The first piece is The Perfect Fool by Gustav Holst. I always think of Holst as a composer of an older era – closer to Beethoven and Brahms – but he died in 1934, so he’s more contemporary with Rachmaninov. I love his music, it’s so English, and you can hear things that show how much he influenced someone like John Williams.
The Proms audience seems to be at the height of its ‘yahoo’ behaviour at this time. Actually, I should say, the Last Night audience, which is unrepresentative of the regular Proms audience. During a particularly quiet moment in this piece, someone lets off a very loud bang. That’s clearly someone who’s not there for the music, which I thought was the whole point.
The next piece is the Second Clarinet Concerto by Malcolm Arnold. The soloist is Michael Collins.
This one’s a bit more jazz-inflected than I usually like, but it has nice moments. It was written for Benny Goodman. The composer himself was in the audience, and takes to the podium to receive applause at the end.
Before the next piece, as the orchestra rearranges itself, Richard Baker compliments the dress sense of the proms audience this year – cue plenty of men in dinner jackets and bow ties. “They decided to get into rather more elegant shape.”
Cut to this chap.
“Well some of them, at least. There’s a sort of backwoodsman among the very well dressed fellows in the front.”
Next, it’s Dance Rhapsody No 2 by Frederick Delius. Followed by excerpts from a ballet, The Triumph of Neptune, by Lord Berners. Not a piece I’m familiar with.
The first half of the concert ends with Rio Grande by Constant Lambert. Kathryn Stott is the pianist.
Mezzosoprano Della Jones is the soloist.
BBC Genome: BBC Two – 11th September 1993 – 19:30
The second half is shown on BBC1, in a simulcast with Radio 3. Richard Baker introduces it from up in the gallery, from where I’ve watched a few Proms concerts. He talks to Andrew, who was first in the queue.

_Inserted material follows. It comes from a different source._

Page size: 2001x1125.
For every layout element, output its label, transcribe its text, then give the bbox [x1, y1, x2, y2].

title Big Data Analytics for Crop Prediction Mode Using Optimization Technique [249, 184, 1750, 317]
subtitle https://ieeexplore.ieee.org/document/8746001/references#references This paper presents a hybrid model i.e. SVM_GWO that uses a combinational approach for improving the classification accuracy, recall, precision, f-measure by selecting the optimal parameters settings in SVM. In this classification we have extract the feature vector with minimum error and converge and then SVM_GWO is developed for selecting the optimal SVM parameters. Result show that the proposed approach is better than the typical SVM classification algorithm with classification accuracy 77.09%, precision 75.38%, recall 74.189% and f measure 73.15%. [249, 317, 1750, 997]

He also talks to Bridget, who’s been coming since the 70s.
“And this is your husband Christopher. Christopher, what have you enjoyed most about this season?” I guess Bridget’s opinion wasn’t worth canvassing.

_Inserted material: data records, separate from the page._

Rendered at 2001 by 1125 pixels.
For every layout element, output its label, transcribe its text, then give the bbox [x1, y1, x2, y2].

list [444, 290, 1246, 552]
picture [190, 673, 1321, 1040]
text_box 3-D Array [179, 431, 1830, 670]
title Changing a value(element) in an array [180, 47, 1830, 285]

The first piece is some of William Walton’s film music for Richard III.
Next, Songs of Travel by Vaughan Williams, with Bass John Tomlinson.

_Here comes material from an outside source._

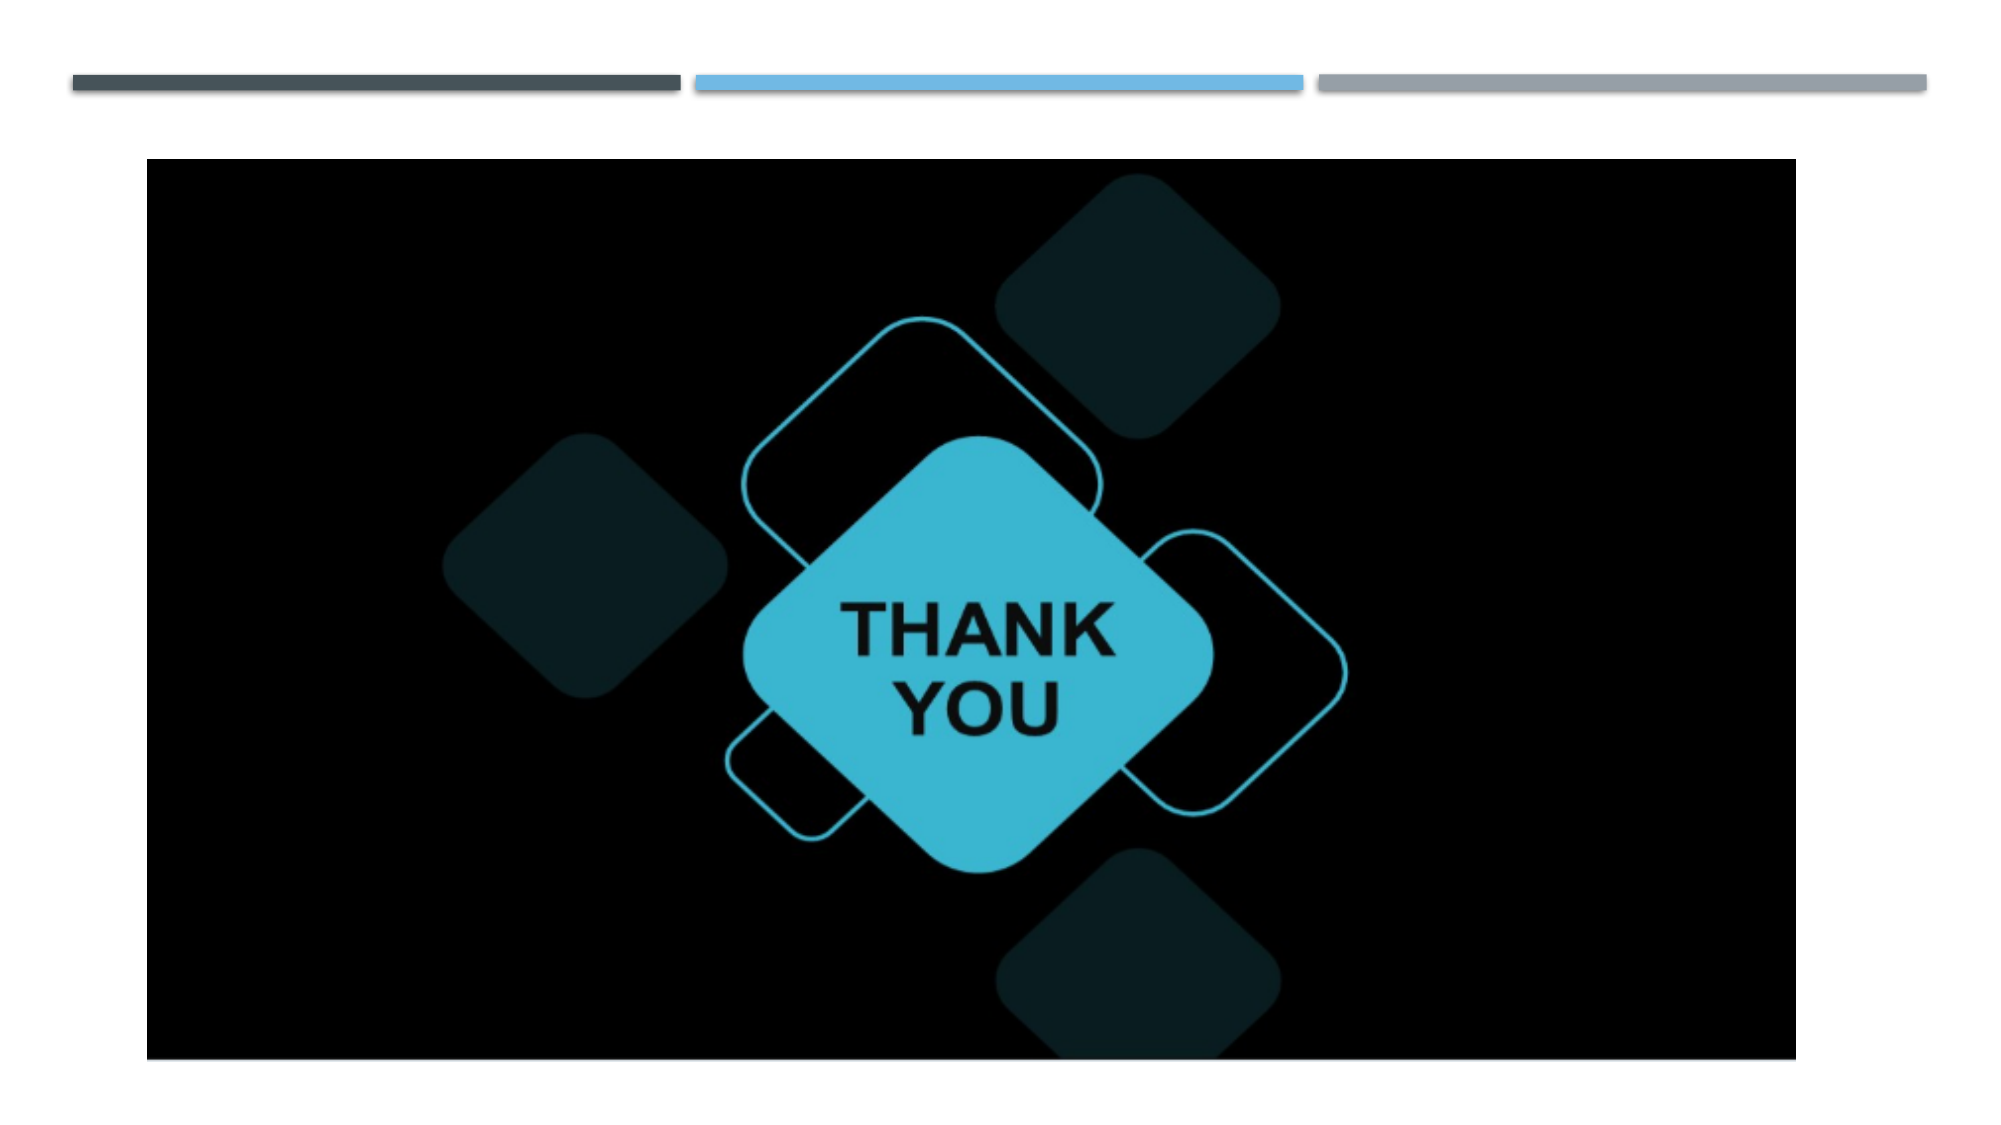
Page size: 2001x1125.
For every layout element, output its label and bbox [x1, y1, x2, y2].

list [147, 159, 1796, 1062]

There’s music from Murder on the Orient Express by Richard Rodney Bennett.
Then, the traditional Land of Hope and Glory by Elgar.
The concert finishes in what used to be the traditional style, with Sir Henry Wood’s Fantasia on British Sea Songs. In a slight departure from the norm, John Tomlinson sings part of it, and clarinetist Michael Collins takes part in the Hornpipe.
Also not always performed, is the cadenza clarinet part in Spanish Ladies, played by the retiring principal clarinet of the orchestra Colin Bradbury, who gets a special mention by conductor Barry Wordsworth in his speech.
The concert concludes in traditional fashion with Jerusalem, and the national anthem.
BBC Genome: BBC One – 11th September 1993 – 21:05
After this, there’s a trailer for a new series of Omnibus.
Then, what I assume is an extra programme, a short film called The Novelty, written and directed by Christophe Wassort. A little boy runs through a rural town, talking to the villagers, and all the dialogue is birdsong. Something exciting is happening, and all the villagers start spreading the news, and converging in the centre of town, but the recording finishes before we discover what the excitement is for.